◆ TASK INSTRUCTIONS ◆
1 – Quote the entire forum thread about the portable LP gas water heater word for word.
2 – Can you put the rows from the line containing "Alt text draft for this voltmeter: the" through the line containing "Response: 160 (V)", both included, into a JSON list of strings with one string per line, skipping blank lines and adding nothing else?

[[ TEXT, beginning ]]

# Portable LP Gas Water Heater



## Don2222 (Jul 1, 2012)

Hello

I am still spending too much on oil DHW, would this small LP gas job help save some oil?
I can hook it up to the tank for the gas fireplace.

http://www.campingworld.com/shoppin...u=3337373836&gclid=CM664ZHM97ACFQff4AodSxZVhA

Why does it say outdoor use only?

The best place to install the unit may be under the floor in the garage space on the hot water line coming up to the sink and dish washer. See yellow arrow in 2nd pic.

It is used in this DIY cargo trailer home for all their Hot Water!
http://www.youtube.com/watch?NR=1&v=DsVxgOjNLbA


----------



## North of 60 (Jul 1, 2012)

Don, it is for outdoor use only due to the venting of the unit.  Products of combustion to remain outside.


----------



## Don2222 (Jul 1, 2012)

naben said:


> Don, it is for outdoor use only due to the venting of the unit. Products of combustion to remain outside.


 
Yes, the woman in the video has it mounted on the outside of her cargo container home but it is hooked up to her kitchen faucet! It must be a ventless LP gas heater.

I actually like the quick easy install. It looks like the woman just unscrewed the shower head and screwed in the kitchen faucet! ! !

Not sure where she lives but any outdoor temps below freezing would effect this type of install!
That would be a real concern up here in NE !


----------



## Don2222 (Jul 1, 2012)

Hello

So what I was thinking, that since the kitchen is far away from the DHW Tank and close to the propane tank, it may be more efficient to heat the hot water for the dish washer and the kitchen sink with the liquid propane tank? Installing in the garage space has plenty of ventilation and never gets really cold!

[[ TEXT, end ]]
[[ WORKING DATA, beginning ]]

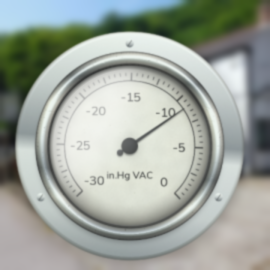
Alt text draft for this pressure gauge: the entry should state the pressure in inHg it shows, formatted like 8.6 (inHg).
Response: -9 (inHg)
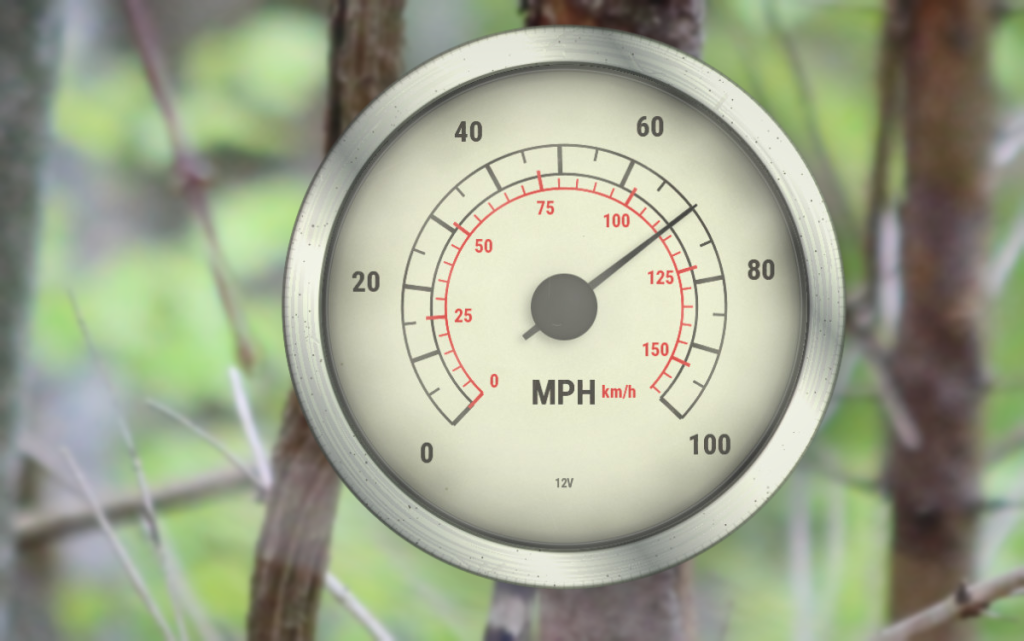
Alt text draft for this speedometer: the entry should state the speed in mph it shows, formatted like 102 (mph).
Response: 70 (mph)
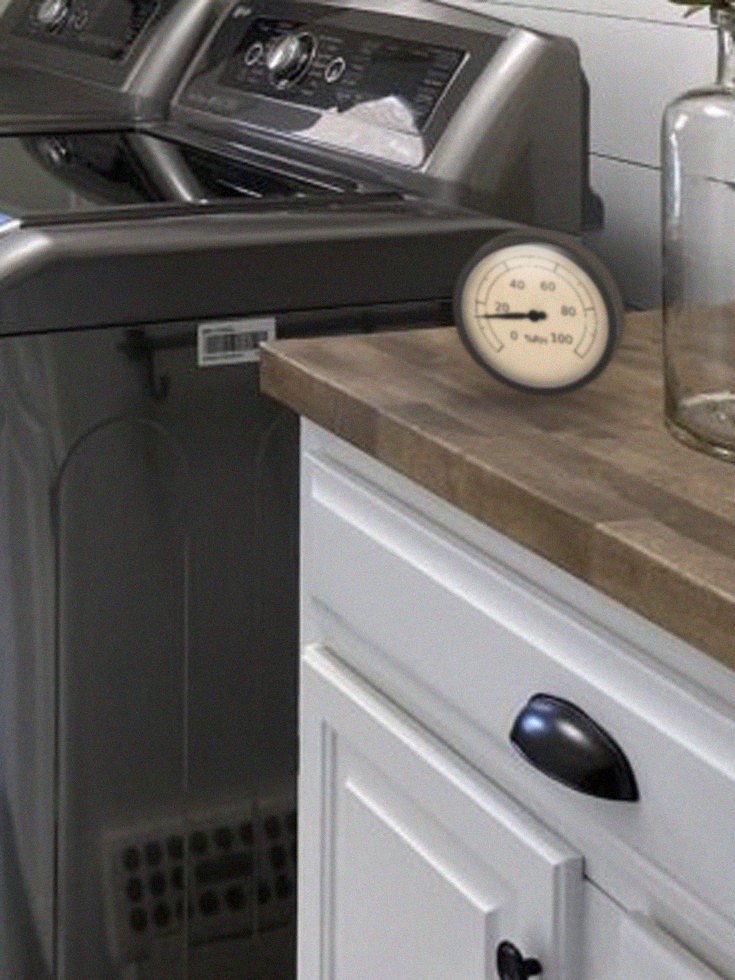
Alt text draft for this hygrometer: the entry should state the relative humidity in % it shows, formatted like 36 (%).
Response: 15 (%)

[[ WORKING DATA, end ]]
[[ WORKING DATA, beginning ]]

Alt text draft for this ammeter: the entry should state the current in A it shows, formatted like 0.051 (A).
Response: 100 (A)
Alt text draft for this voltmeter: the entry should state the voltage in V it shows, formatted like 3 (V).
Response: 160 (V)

[[ WORKING DATA, end ]]

◆ ACTIVITY ANSWERS ◆
1 –
# Portable LP Gas Water Heater



## Don2222 (Jul 1, 2012)

Hello

I am still spending too much on oil DHW, would this small LP gas job help save some oil?
I can hook it up to the tank for the gas fireplace.

http://www.campingworld.com/shoppin...u=3337373836&gclid=CM664ZHM97ACFQff4AodSxZVhA

Why does it say outdoor use only?

The best place to install the unit may be under the floor in the garage space on the hot water line coming up to the sink and dish washer. See yellow arrow in 2nd pic.

It is used in this DIY cargo trailer home for all their Hot Water!
http://www.youtube.com/watch?NR=1&v=DsVxgOjNLbA


----------



## North of 60 (Jul 1, 2012)

Don, it is for outdoor use only due to the venting of the unit.  Products of combustion to remain outside.


----------



## Don2222 (Jul 1, 2012)

naben said:


> Don, it is for outdoor use only due to the venting of the unit. Products of combustion to remain outside.


 
Yes, the woman in the video has it mounted on the outside of her cargo container home but it is hooked up to her kitchen faucet! It must be a ventless LP gas heater.

I actually like the quick easy install. It looks like the woman just unscrewed the shower head and screwed in the kitchen faucet! ! !

Not sure where she lives but any outdoor temps below freezing would effect this type of install!
That would be a real concern up here in NE !


----------



## Don2222 (Jul 1, 2012)

Hello

So what I was thinking, that since the kitchen is far away from the DHW Tank and close to the propane tank, it may be more efficient to heat the hot water for the dish washer and the kitchen sink with the liquid propane tank? Installing in the garage space has plenty of ventilation and never gets really cold!

2 –
[
  "Alt text draft for this voltmeter: the entry should state the voltage in V it shows, formatted like 3 (V).",
  "Response: 160 (V)"
]